Chen Q, Hu K, Miura Y

机构信息

Center of Analysis and Measurement, Fudan University, Shanghai 200433, China.

出版信息

Se Pu. 1999 Sep;17(5):480-2.

PMID:12552889
Abstract

An ion chromatographic method was used to separate the species of L-ascorbic acid, sulfite and thiosulfate in their mixtures. This method is based on the separation of each anion in their mixtures by using a separation column, and then on the fluorimetric measurement of cerium (III) formed by a postcolumn reaction of cerium (IV) with the species of L-ascorbic acid, sulfite and thiosulfate in the effluent. The optimal conditions for separating and determining the above three species have been established. By using a 3 mmol/L carbonate eluent, the species of L-ascorbic acid, sulfite and thiosulfate could be eluted at the proper retention times of 1.7, 2.6 and 5.0 min, respectively, and these three anions could be separated completely. The effects of the concentrations of cerium (IV) and sulfuric acid in the postcolumn reaction solution on the chromatographic peak-height were tested in order to obtain the optimal peak-height. It was found that the peak-height at first increases rapidly with an increase in the concentration of cerium (IV) and sulfuric acid respectively up to a certain concertation, then increases slowly. These critical concentrations of cerium (IV) and sulfuric acid also depend on the amount of the analyte injected. Meanwhile the baseline signals of the sepectra increase with an increase in the concentration of cerium (IV). Some concentrations above the critical concentration of sulfuric acid could be selected as the optimal concentration of sulfuric acid, but the concentration of cerium (IV) should be optimized by establishing a compromise between the higher peak-height and the lower baseline signal.

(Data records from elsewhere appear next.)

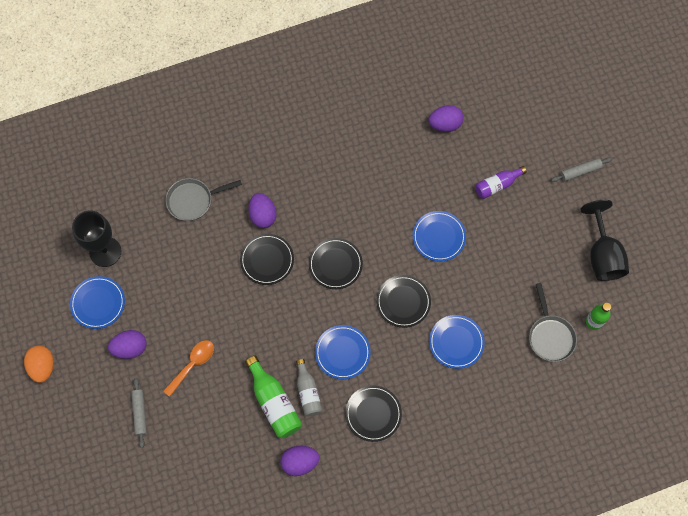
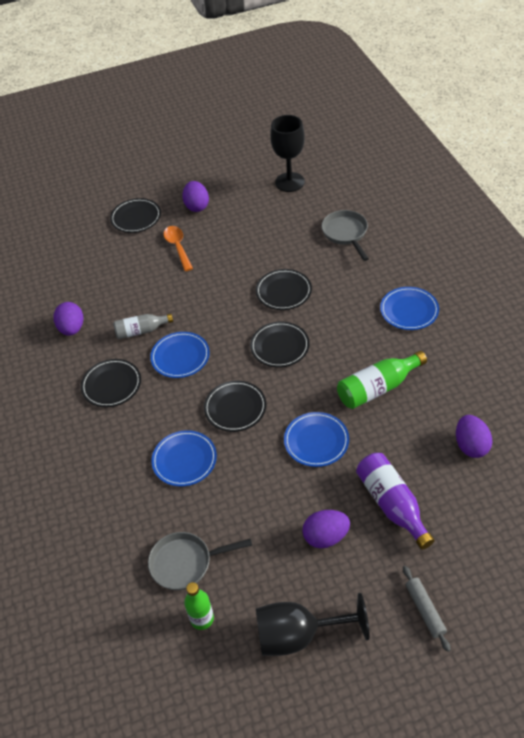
camera: 95 degrees right, 20 degrees down
orange egg [24,345,54,383] -> none
blue plate [70,276,125,329] -> blue plate moved to [380,287,439,330]
grey rolling pin [131,378,147,448] -> black plate [110,198,161,233]
orange spoon [163,340,214,397] -> orange spoon turned 150 degrees counterclockwise [163,226,193,271]
green bottle [245,356,302,438] -> green bottle moved to [337,351,427,409]
purple egg [248,193,277,228] -> purple egg moved to [302,510,350,548]
purple bottle [475,166,527,199] -> purple bottle [356,453,435,550], size x1.51

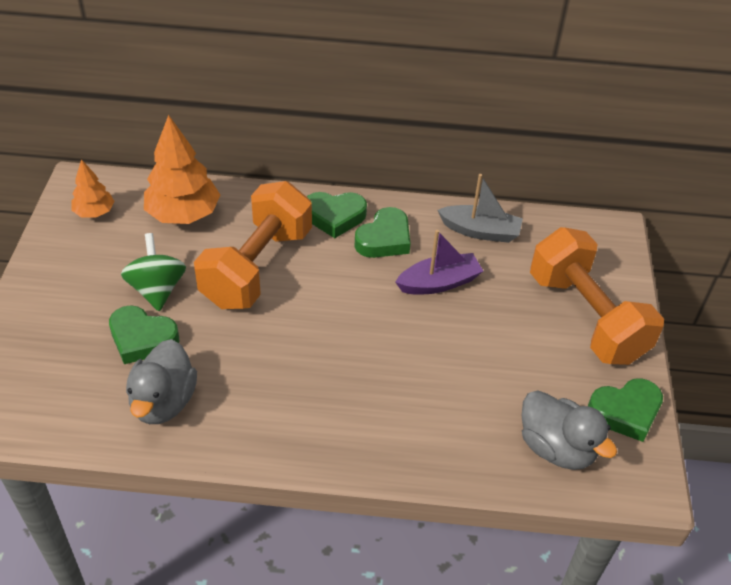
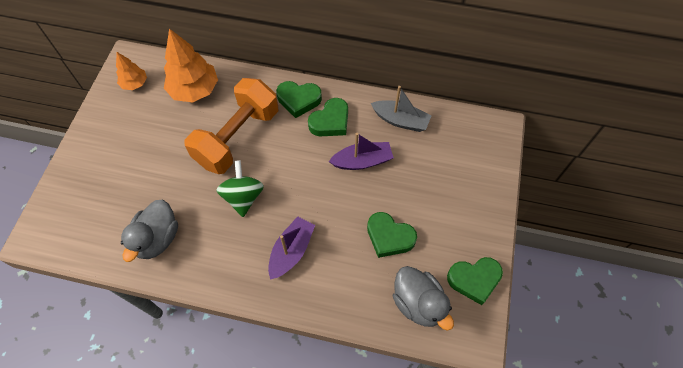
camera: 10 degrees right, 15 degrees up
green heart [109,305,179,364] -> green heart moved to [367,212,417,258]
green spinning top [121,233,186,311] -> green spinning top moved to [216,160,264,217]
orange dumbbell [530,227,664,365] -> none
none -> purple boat [268,216,315,280]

The detection limit of this method was found to be 1 mumol/L for thiosulfate when an amount of 100 microL analyte was injected.

摘要

采用离子色谱法分离L-抗坏血酸、亚硫酸盐和硫代硫酸盐混合物中的各组分。该方法基于使用分离柱分离混合物中的每种阴离子,然后对流出物中铈(IV)与L-抗坏血酸、亚硫酸盐和硫代硫酸盐反应生成的铈(III)进行荧光测量。已确定了分离和测定上述三种组分的最佳条件。使用3 mmol/L的碳酸盐洗脱液时,L-抗坏血酸、亚硫酸盐和硫代硫酸盐分别在1.7、2.6和5.0 min的适当保留时间被洗脱,这三种阴离子可被完全分离。测试了柱后反应溶液中铈(IV)和硫酸浓度对色谱峰高的影响,以获得最佳峰高。发现峰高起初分别随着铈(IV)和硫酸浓度的增加而迅速增加,直至达到一定浓度,然后缓慢增加。铈(IV)和硫酸的这些临界浓度也取决于进样分析物的量。同时,光谱的基线信号随着铈(IV)浓度的增加而增加。硫酸临界浓度以上的某些浓度可被选为硫酸的最佳浓度,但铈(IV)的浓度应通过在较高峰高和较低基线信号之间达成折衷来优化。当进样100 μL分析物时,该方法对硫代硫酸盐的检测限为1 μmol/L。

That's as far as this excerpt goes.